:: SOURCE DOCUMENT ::
Elements of ML Programming, 2nd Edition (ML97)

Solutions for Chapter 7

Solutions for Section 7.1

Solutions for Section 7.2

Solutions for Section 7.3

Solutions for Section 7.4

Solutions for Section 7.5

Solutions for Section 7.1

Exercise 7.1.1(a)

     type dino = {name:string, height:real, weight:real};

Exercise 7.1.1(c)

     val brachio:dino =
         {name="Brachiosaurus", height=40.0, weight=50.0}

Exercise 7.1.1(e)

     #weight(brachio)

Exercise 7.1.2(a)

     fun tallest (L : dino list) = foldr Real.max 0.0 (map (#height) L);
We must declare L to be a dino list, so ML can deduce the type of records in the list. We then use map to apply to each record on the list L the function #height that extracts the height component. The resulting list of reals is folded, using the function Real.max in the structure Real that takes the maximum of two reals.

Exercise 7.1.3(a)

     type student = {name:string, ID:int, courses: string list};

     (* findName(n,L) produces those student records with
        name field n *)
     fun findName(n,nil) = nil
     |   findName(n,(r:student)::rs) =
             if n = #name(r) then r::findName(n,rs)
             else findName(n,rs);
A simpler version of findName uses a built-in function List.filter that is a Curried version of the function filter that we discussed in Section 5.4.5. To get the built-in filter, we must go to another of the structures, List, that is found in the standard basis; see Section 9.4.7. Here is the code:
     fun findName(n,L) =
             List.filter (fn (r:student) => (n = #name(r))) L;
That is, we filter the list of student records L using the predicate that the name field of the record be n.

Exercise 7.1.3(c)

:: STUDY MATERIAL ::
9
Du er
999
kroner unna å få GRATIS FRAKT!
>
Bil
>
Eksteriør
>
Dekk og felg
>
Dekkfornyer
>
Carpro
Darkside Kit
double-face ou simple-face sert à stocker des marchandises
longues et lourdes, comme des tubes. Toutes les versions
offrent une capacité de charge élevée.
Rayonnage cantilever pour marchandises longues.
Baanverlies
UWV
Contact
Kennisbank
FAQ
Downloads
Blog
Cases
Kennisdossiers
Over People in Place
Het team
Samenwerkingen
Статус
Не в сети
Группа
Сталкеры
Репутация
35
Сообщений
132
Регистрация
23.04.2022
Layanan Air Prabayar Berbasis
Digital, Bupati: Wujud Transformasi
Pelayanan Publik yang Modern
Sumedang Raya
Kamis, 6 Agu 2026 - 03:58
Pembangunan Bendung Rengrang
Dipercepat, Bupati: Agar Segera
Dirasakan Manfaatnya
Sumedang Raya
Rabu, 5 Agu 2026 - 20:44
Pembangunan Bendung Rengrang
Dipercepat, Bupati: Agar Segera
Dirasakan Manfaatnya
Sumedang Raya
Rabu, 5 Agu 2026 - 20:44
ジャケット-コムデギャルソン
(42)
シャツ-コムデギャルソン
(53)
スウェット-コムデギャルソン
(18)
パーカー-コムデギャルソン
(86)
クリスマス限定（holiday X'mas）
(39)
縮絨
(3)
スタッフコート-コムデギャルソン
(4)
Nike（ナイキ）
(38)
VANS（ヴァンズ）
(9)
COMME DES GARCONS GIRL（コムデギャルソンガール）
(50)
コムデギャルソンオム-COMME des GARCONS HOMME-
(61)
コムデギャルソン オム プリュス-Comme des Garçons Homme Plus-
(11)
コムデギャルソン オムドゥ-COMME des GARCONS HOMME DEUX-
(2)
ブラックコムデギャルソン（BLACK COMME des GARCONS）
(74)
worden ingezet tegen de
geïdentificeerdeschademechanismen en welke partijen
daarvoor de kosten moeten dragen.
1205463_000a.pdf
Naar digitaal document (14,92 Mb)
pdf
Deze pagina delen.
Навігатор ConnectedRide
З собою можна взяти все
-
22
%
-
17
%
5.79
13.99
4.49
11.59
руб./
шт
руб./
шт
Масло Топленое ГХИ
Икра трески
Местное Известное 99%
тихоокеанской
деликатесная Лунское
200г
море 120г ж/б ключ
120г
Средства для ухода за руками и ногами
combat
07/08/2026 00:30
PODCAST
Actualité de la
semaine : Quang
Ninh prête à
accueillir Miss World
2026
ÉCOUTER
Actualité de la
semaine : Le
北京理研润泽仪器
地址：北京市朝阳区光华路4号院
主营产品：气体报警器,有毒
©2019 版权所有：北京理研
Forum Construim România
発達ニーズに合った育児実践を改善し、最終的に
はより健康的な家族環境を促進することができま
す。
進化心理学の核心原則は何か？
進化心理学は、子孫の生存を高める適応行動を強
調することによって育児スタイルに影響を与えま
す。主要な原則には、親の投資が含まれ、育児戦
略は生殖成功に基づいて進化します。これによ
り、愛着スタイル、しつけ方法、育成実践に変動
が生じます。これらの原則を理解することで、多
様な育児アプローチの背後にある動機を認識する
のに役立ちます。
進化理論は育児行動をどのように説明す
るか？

:: TASKS ::
1. In the ML solutions text, what built-in function does the simpler version of findName use?
2. Write the next part of the ML exercise solutions, starting after its last line.
The records were drawn from a separate source.

:: YOUR RESPONSES ::
1. It uses List.filter, a Curried version of filter from the List structure in the standard basis.

2.
     (* enrollment(c,L) produces the names in those of the
        records on list L that have a course list including
        course c *)
     fun enrollment(c,nil) = nil
     |   enrollment(c,(r:student)::rs) =
             if #courses(r) = nil then enrollment(c,rs)
             else if c = hd(#courses(r)) then
                 #name(r)::enrollment(c,rs)
             else enrollment(c, {name = #name(r), ID = #ID(r),
                     courses = tl(#courses(r))}::rs);
Download this program and the code for Exercise 7.1.3(a)

This function uses a trick that first appeared in Section 6.4.2, where we operated upon a tree by modifying the tree to remove one node at a time. Here, we could have written a function that tests whether a given course is present in a list of courses, and used that in the function enrollment. Instead, we have chosen to write only one function, which, when it does not find the desired course c at the head of the list of courses, calls itself recursively with the head of the course list removed. The first two cases of this function handle the situations where the list of courses is empty (when c is surely not among them), and where the head of the list equals c (when c surely is among the courses).

Return to Top

Solutions for Section 7.2

Exercise 7.2.1(a)

     val A = Array.array(20, nil : real list);

Exercise 7.2.1(c)

     Array.sub(A,29);

Exercise 7.2.1(e)

     Array.update(A, 10, 43);

Exercise 7.2.2(a)

     open Array;

     (* swap exchanges A[i] with A[j] *)
     fun swap(A,i,j) =
             let
                 val temp = sub(A,i)
             in
                 (update(A,i,sub(A,j)); update(A,j,temp))
             end;

     (* insert(A,i) pushes A[i] left until it finds an array element
        smaller than it.  i.e., insert(A,i) inserts A[i] into its
        proper place in a sorted array A[0]...A[i-1] *)
     fun insert(A,0) = ()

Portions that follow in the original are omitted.